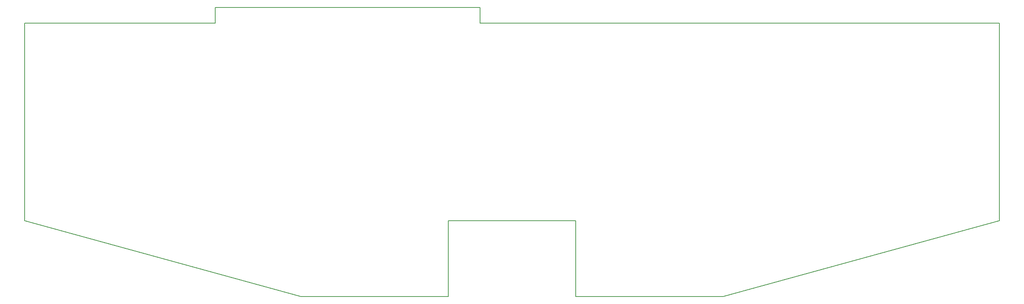
<source format=gm1>
G04 #@! TF.FileFunction,Profile,NP*
%FSLAX46Y46*%
G04 Gerber Fmt 4.6, Leading zero omitted, Abs format (unit mm)*
G04 Created by KiCad (PCBNEW 4.0.1-stable) date Saturday, January 28, 2017 'PMt' 02:32:07 PM*
%MOMM*%
G01*
G04 APERTURE LIST*
%ADD10C,0.100000*%
%ADD11C,0.150000*%
G04 APERTURE END LIST*
D10*
D11*
X45200000Y2000000D02*
X0Y2000000D01*
X108000000Y5700000D02*
X108000000Y2000000D01*
X45200000Y5700000D02*
X108000000Y5700000D01*
X45200000Y2000000D02*
X45200000Y5700000D01*
X231200000Y-45000000D02*
X231200000Y2000000D01*
X165700000Y-63000000D02*
X231200000Y-45000000D01*
X130700000Y-63000000D02*
X165700000Y-63000000D01*
X130700000Y-45000000D02*
X130700000Y-63000000D01*
X108000000Y-45000000D02*
X130700000Y-45000000D01*
X100500000Y-45000000D02*
X108000000Y-45000000D01*
X100500000Y-63000000D02*
X100500000Y-45000000D01*
X65500000Y-63000000D02*
X100500000Y-63000000D01*
X0Y-45000000D02*
X65500000Y-63000000D01*
X0Y2000000D02*
X0Y-45000000D01*
X108000000Y2000000D02*
X231200000Y2000000D01*
M02*

</source>
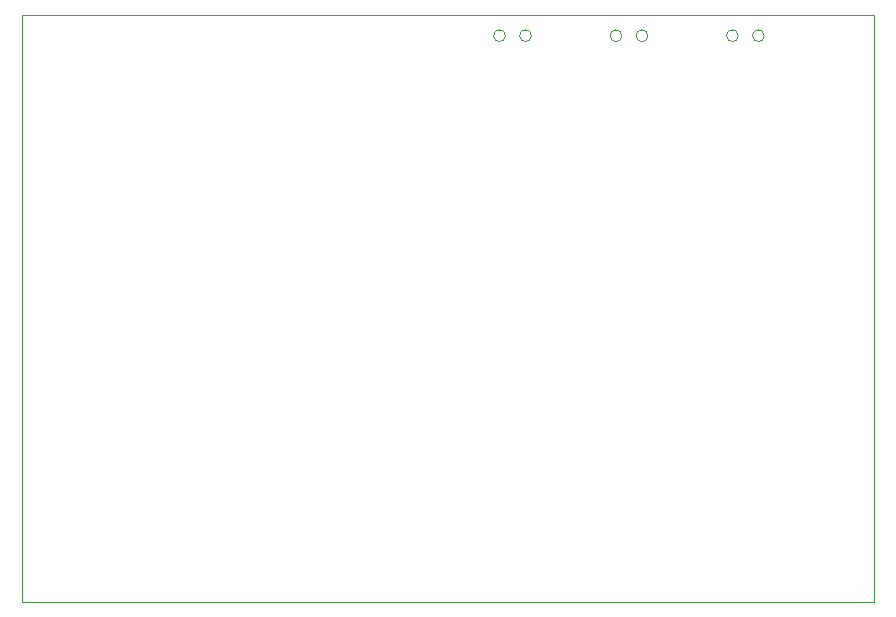
<source format=gbr>
%TF.GenerationSoftware,KiCad,Pcbnew,7.0.1*%
%TF.CreationDate,2023-05-20T02:05:48+08:00*%
%TF.ProjectId,Debugger-PCB,44656275-6767-4657-922d-5043422e6b69,rev?*%
%TF.SameCoordinates,Original*%
%TF.FileFunction,Profile,NP*%
%FSLAX46Y46*%
G04 Gerber Fmt 4.6, Leading zero omitted, Abs format (unit mm)*
G04 Created by KiCad (PCBNEW 7.0.1) date 2023-05-20 02:05:48*
%MOMM*%
%LPD*%
G01*
G04 APERTURE LIST*
%TA.AperFunction,Profile*%
%ADD10C,0.100000*%
%TD*%
%TA.AperFunction,Profile*%
%ADD11C,0.120000*%
%TD*%
G04 APERTURE END LIST*
D10*
X116967000Y-83566000D02*
X189097000Y-83566000D01*
X189097000Y-133249000D01*
X116967000Y-133249000D01*
X116967000Y-83566000D01*
D11*
%TO.C,SW1*%
X160100000Y-85330000D02*
G75*
G03*
X160100000Y-85330000I-500000J0D01*
G01*
X157900000Y-85330000D02*
G75*
G03*
X157900000Y-85330000I-500000J0D01*
G01*
%TO.C,SW3*%
X179820000Y-85330000D02*
G75*
G03*
X179820000Y-85330000I-500000J0D01*
G01*
X177620000Y-85330000D02*
G75*
G03*
X177620000Y-85330000I-500000J0D01*
G01*
%TO.C,SW2*%
X169960000Y-85330000D02*
G75*
G03*
X169960000Y-85330000I-500000J0D01*
G01*
X167760000Y-85330000D02*
G75*
G03*
X167760000Y-85330000I-500000J0D01*
G01*
%TD*%
M02*

</source>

# Problem details
Wherever a picture appears, omit it; copy the rest of the data exactly.

# Result below
<source format=gm1>
G04 #@! TF.FileFunction,Profile,NP*
%FSLAX46Y46*%
G04 Gerber Fmt 4.6, Leading zero omitted, Abs format (unit mm)*
G04 Created by KiCad (PCBNEW 4.0.1-stable) date Saturday, January 28, 2017 'PMt' 02:32:07 PM*
%MOMM*%
G01*
G04 APERTURE LIST*
%ADD10C,0.100000*%
%ADD11C,0.150000*%
G04 APERTURE END LIST*
D10*
D11*
X45200000Y2000000D02*
X0Y2000000D01*
X108000000Y5700000D02*
X108000000Y2000000D01*
X45200000Y5700000D02*
X108000000Y5700000D01*
X45200000Y2000000D02*
X45200000Y5700000D01*
X231200000Y-45000000D02*
X231200000Y2000000D01*
X165700000Y-63000000D02*
X231200000Y-45000000D01*
X130700000Y-63000000D02*
X165700000Y-63000000D01*
X130700000Y-45000000D02*
X130700000Y-63000000D01*
X108000000Y-45000000D02*
X130700000Y-45000000D01*
X100500000Y-45000000D02*
X108000000Y-45000000D01*
X100500000Y-63000000D02*
X100500000Y-45000000D01*
X65500000Y-63000000D02*
X100500000Y-63000000D01*
X0Y-45000000D02*
X65500000Y-63000000D01*
X0Y2000000D02*
X0Y-45000000D01*
X108000000Y2000000D02*
X231200000Y2000000D01*
M02*

</source>
<source format=gbr>
%TF.GenerationSoftware,KiCad,Pcbnew,7.0.1*%
%TF.CreationDate,2023-05-20T02:05:48+08:00*%
%TF.ProjectId,Debugger-PCB,44656275-6767-4657-922d-5043422e6b69,rev?*%
%TF.SameCoordinates,Original*%
%TF.FileFunction,Profile,NP*%
%FSLAX46Y46*%
G04 Gerber Fmt 4.6, Leading zero omitted, Abs format (unit mm)*
G04 Created by KiCad (PCBNEW 7.0.1) date 2023-05-20 02:05:48*
%MOMM*%
%LPD*%
G01*
G04 APERTURE LIST*
%TA.AperFunction,Profile*%
%ADD10C,0.100000*%
%TD*%
%TA.AperFunction,Profile*%
%ADD11C,0.120000*%
%TD*%
G04 APERTURE END LIST*
D10*
X116967000Y-83566000D02*
X189097000Y-83566000D01*
X189097000Y-133249000D01*
X116967000Y-133249000D01*
X116967000Y-83566000D01*
D11*
%TO.C,SW1*%
X160100000Y-85330000D02*
G75*
G03*
X160100000Y-85330000I-500000J0D01*
G01*
X157900000Y-85330000D02*
G75*
G03*
X157900000Y-85330000I-500000J0D01*
G01*
%TO.C,SW3*%
X179820000Y-85330000D02*
G75*
G03*
X179820000Y-85330000I-500000J0D01*
G01*
X177620000Y-85330000D02*
G75*
G03*
X177620000Y-85330000I-500000J0D01*
G01*
%TO.C,SW2*%
X169960000Y-85330000D02*
G75*
G03*
X169960000Y-85330000I-500000J0D01*
G01*
X167760000Y-85330000D02*
G75*
G03*
X167760000Y-85330000I-500000J0D01*
G01*
%TD*%
M02*

</source>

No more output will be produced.